Problem details: Search the entries for the word "Chillington". Copy each line in which it is found.

Stored data:
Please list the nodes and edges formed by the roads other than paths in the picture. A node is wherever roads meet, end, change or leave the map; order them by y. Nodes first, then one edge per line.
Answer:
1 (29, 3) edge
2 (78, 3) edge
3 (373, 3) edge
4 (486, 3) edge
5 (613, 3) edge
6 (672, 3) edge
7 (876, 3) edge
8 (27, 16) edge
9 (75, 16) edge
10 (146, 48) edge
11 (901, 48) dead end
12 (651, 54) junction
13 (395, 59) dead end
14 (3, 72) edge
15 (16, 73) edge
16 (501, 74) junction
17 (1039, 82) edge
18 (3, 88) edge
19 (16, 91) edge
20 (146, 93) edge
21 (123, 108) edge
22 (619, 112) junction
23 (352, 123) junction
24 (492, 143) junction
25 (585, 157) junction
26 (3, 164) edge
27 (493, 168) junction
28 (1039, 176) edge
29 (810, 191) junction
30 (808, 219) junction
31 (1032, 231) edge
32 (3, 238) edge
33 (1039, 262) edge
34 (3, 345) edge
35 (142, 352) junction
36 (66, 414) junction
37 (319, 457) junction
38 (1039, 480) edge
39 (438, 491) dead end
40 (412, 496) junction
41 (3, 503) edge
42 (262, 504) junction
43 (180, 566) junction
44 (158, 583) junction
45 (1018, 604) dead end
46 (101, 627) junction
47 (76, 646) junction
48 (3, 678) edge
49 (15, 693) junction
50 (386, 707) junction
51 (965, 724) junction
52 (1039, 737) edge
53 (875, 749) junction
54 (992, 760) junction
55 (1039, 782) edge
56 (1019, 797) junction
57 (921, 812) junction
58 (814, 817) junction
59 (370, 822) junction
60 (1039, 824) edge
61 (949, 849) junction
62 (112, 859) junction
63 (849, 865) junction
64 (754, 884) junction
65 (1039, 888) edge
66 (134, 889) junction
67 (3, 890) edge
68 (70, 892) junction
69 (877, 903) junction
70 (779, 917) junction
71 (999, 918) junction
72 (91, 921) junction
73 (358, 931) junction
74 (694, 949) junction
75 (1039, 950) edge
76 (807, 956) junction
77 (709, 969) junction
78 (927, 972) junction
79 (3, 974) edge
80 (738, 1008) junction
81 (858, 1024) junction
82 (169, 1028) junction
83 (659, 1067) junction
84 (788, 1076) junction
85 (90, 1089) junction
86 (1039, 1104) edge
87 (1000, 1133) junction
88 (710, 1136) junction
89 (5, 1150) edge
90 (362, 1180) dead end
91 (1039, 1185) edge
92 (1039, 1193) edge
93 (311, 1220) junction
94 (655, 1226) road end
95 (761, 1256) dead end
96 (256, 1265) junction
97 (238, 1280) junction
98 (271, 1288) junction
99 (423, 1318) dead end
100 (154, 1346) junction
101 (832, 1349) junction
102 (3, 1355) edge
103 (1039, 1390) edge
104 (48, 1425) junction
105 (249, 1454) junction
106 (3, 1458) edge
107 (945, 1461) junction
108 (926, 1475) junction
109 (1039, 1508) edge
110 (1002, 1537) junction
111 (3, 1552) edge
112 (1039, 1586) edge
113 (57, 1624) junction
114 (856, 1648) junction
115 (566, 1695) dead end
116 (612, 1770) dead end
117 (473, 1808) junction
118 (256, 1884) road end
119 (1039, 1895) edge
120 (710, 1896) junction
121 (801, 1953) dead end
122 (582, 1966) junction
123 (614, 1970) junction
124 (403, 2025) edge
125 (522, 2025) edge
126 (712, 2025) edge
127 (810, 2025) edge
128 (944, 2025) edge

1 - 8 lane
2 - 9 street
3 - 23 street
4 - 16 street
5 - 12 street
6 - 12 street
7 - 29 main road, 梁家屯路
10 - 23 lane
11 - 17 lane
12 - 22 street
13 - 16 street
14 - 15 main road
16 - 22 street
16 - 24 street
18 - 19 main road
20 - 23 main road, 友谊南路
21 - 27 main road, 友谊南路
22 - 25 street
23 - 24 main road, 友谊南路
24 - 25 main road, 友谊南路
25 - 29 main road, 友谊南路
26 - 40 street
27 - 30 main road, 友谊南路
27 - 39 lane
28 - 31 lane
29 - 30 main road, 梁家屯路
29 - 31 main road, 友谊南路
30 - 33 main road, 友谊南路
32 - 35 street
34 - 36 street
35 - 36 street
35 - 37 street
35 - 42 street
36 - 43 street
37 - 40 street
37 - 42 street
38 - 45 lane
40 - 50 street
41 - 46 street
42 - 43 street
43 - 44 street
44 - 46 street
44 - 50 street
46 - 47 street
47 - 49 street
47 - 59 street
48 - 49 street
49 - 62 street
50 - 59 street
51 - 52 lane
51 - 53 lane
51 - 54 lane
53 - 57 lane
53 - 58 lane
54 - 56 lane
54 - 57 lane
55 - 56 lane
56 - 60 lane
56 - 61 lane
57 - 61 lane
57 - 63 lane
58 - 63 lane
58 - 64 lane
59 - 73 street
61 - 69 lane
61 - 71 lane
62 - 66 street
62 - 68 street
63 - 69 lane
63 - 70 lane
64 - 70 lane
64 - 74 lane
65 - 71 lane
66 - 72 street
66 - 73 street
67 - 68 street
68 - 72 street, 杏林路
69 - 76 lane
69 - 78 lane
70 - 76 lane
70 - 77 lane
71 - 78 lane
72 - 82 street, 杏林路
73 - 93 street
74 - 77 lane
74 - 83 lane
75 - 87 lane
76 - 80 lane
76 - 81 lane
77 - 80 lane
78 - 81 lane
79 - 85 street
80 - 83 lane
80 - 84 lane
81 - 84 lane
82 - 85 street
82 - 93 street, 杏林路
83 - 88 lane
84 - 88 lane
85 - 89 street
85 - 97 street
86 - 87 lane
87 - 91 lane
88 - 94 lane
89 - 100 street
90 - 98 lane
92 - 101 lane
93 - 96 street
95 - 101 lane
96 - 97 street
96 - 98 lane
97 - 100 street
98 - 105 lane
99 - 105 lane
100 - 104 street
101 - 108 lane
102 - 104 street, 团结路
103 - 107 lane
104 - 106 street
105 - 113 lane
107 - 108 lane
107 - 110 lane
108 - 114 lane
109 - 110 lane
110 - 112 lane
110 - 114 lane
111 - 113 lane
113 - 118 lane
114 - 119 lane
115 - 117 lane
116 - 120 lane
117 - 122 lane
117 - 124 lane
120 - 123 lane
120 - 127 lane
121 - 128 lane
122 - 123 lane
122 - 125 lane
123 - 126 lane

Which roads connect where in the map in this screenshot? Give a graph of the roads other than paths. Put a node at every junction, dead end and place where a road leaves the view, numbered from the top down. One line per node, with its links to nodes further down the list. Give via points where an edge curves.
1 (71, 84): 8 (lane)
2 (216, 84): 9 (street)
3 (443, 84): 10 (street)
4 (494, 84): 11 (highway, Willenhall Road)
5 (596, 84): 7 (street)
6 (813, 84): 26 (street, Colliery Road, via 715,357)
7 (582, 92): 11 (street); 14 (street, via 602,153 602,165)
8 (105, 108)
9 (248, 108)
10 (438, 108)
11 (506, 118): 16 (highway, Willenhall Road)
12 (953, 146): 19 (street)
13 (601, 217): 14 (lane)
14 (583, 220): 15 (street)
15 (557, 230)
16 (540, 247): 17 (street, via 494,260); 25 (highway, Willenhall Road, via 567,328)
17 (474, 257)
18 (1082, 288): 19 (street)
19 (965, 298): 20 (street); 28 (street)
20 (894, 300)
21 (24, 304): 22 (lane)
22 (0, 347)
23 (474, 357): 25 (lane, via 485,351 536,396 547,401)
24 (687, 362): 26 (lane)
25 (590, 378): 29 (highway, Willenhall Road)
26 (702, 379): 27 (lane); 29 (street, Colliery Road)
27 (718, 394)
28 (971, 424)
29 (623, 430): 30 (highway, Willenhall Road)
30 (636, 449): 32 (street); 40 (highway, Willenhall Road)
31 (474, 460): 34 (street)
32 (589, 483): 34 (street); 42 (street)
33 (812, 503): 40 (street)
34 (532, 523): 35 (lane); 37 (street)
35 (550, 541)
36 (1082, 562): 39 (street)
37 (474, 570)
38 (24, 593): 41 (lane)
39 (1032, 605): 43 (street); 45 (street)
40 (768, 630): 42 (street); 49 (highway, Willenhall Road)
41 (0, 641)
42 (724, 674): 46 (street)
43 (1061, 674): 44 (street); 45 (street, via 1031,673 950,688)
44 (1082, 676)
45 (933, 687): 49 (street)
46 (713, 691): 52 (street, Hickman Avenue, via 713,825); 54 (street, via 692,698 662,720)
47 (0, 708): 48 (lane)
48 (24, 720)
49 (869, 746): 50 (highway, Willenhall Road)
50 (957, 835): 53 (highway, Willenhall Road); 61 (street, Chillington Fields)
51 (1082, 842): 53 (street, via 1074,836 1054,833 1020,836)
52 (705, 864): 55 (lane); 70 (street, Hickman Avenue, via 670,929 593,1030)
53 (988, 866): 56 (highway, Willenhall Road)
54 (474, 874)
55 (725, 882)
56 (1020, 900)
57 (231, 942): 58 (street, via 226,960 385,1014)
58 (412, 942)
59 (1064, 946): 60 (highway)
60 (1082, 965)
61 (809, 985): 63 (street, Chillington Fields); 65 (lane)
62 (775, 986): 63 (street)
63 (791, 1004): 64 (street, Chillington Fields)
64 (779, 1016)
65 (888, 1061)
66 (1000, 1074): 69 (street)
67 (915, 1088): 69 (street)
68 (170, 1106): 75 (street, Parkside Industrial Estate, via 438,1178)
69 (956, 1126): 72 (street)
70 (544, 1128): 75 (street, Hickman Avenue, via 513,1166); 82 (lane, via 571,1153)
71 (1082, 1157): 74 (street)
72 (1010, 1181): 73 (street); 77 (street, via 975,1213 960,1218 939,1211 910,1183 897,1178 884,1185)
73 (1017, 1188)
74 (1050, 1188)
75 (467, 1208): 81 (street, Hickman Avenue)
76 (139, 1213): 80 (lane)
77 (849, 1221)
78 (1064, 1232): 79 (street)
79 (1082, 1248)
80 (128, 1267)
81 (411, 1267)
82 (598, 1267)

Response to this task:
50 (957, 835): 53 (highway, Willenhall Road); 61 (street, Chillington Fields)
61 (809, 985): 63 (street, Chillington Fields); 65 (lane)
63 (791, 1004): 64 (street, Chillington Fields)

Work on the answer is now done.